François Hollande: Sondage officiel: 19% de popularité

19% c’est bas, c’est très bas, autant que son niveau d’efficacité, le « capitaine Hollande » n’a pas l’air très motivé pour remonter dans les sondages vu son manque d’enthousiasme pour se mettre réellement au boulot! À se demander s’il est réellement là pour gérer quelque chose… Et n’oubliez pas que 19%, c’est le chiffre OFFICIEL, car on peut se douter que le résultat réel est bien plus bas, mais si cela avait été le cas, ils nous auraient expliqué que le sondage a été piraté

Super-Hollande

La cote de confiance du chef de l’État s’effondre. Selon le baromètre TNS Sofres-Sopra Group pour Le Figaro Magazine, moins de 20% des Français lui font encore confiance pour «résoudre» les problèmes du pays. Avec 19%, Hollande atteint son plus bas niveau dans ce baromètre, perdant trois points par rapport au mois dernier. Plus inquiétant encore, à six semaines des municipales, c’est chez les sympathisants socialistes que le président décroche le plus nettement: moins sept points en un mois. Un autre sondage CSA pour Les Échos et Radio Classique n’est guère plus encourageant, avec une cote de confiance à 23%. «François Hollande n’a plus de noyau dur, plus de soutiens, analyse le président de l’institut PollingVox, Jérôme Sainte-Marie. Depuis ses vœux, il s’est engagé à gouverner contre son propre électorat. Le retrait de la loi famille n’a rien arrangé.»

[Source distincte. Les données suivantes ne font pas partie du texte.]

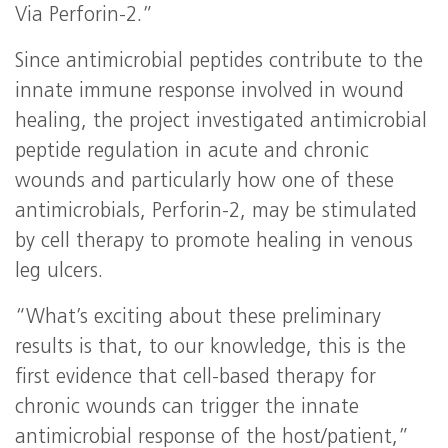
Via Perforin-2.”
Since antimicrobial peptides contribute to the
innate immune response involved in wound
healing, the project investigated antimicrobial
peptide regulation in acute and chronic
wounds and particularly how one of these
antimicrobials, Perforin-2, may be stimulated
by cell therapy to promote healing in venous
leg ulcers.
“What’s exciting about these preliminary
results is that, to our knowledge, this is the
first evidence that cell-based therapy for
chronic wounds can trigger the innate
antimicrobial response of the host/patient,”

Comment, dans ces conditions, Hollande peut-il encore réformer? Obsédé par la réussite de son «pacte de responsabilité», le président, qui s’est engagé à tailler dans la dépense publique, se dit prêt à prendre des mesures drastiques, voire à reconsidérer certaines missions dévolues à l’État.

Des mesures qui risquent de coaguler les mécontentements et hérisser l’électorat PS, notamment les fonctionnaires. «Cette impopularité le rend vulnérable au moindre mouvement social», analyse encore Sainte-Marie. «La popularité du président est très dégradée, renchérit Jérôme Fourquet, de l’Ifop. Ça devient très compliqué. Sans compter que les reculs du gouvernement sur de nombreux sujets, depuis les “pigeons” jusqu’à la loi famille, encouragent les contestataires à descendre dans la rue.»

À l’Élysée, ou l’on se dit habitué aux «tempêtes», les mauvais sondages ne sont pas une surprise. «C’était prévisible, indique un conseiller. Le lien mathématique entre la courbe du chômage et celle de la popularité est avéré, quelles que soient les équipes en place. Tant que les résultats concrets ne se font pas sentir, la cote de confiance ne peut être haute.» Ayant échoué à inverser la courbe du chômage, Hollande mise désormais tout sur son «pacte». Et veut aller vite. Dans son entourage, on tente de positiver, en faisant valoir que l’impopularité «libère» un chef de l’État qui n’aurait plus rien à perdre. «Il n’y a plus la tentation de satisfaire tel ou tel groupe, note un proche. Il a les mains libres pour aller jusqu’au bout.»

Animal à sang-froid, Hollande regarde les sondages «avec distance», assure-t-on à l’Élysée. «Il a gagné l’élection présidentielle tout en n’ayant jamais été populaire, rappelle le député PS Malek Boutih. Il n’a jamais flirté avec les bons sondages. Ça ne l’atteint pas». «Hollande n’est pas un bosseur acharné, ironise un autre élu PS. Ce n’est pas quelqu’un qui aime se faire mal. Du coup, il n’est bon que dans la difficulté. Quand il n’a pas le couteau sous la gorge, il a tendance au laisser-aller. Cette impopularité peut l’inciter à bouger plus et mieux.» Pas de quoi rassurer une majorité plongée dans «l’abattement, voire la consternation», selon un poids lourd du groupe PS à l’Assemblée.

Depuis quelques jours, les partisans d’un remaniement rapide, assorti d’un changement de premier ministre, sont repartis à l’assaut. «19 %, c’est au-delà de la cote d’alerte, il n’y plus rien qui tient», s’alarme un député PS, qui s’attend à des municipales «catastrophiques». Le même poursuit: «Jusqu’où peut-on descendre sans bouger? Hollande doit remanier avant les municipales ou juste après. On ne tiendra pas jusqu’aux européennes. On a besoin de retrouver la terre ferme.» Signe que les temps sont fébriles, les scénarios les plus pessimistes, voire farfelus, comme une dissolution de l’Assemblée nationale, circulent de nouveau dans les rangs socialistes. «L’angoisse de Hollande, c’est de ne pas pouvoir terminer son quinquennat», confie un visiteur du soir.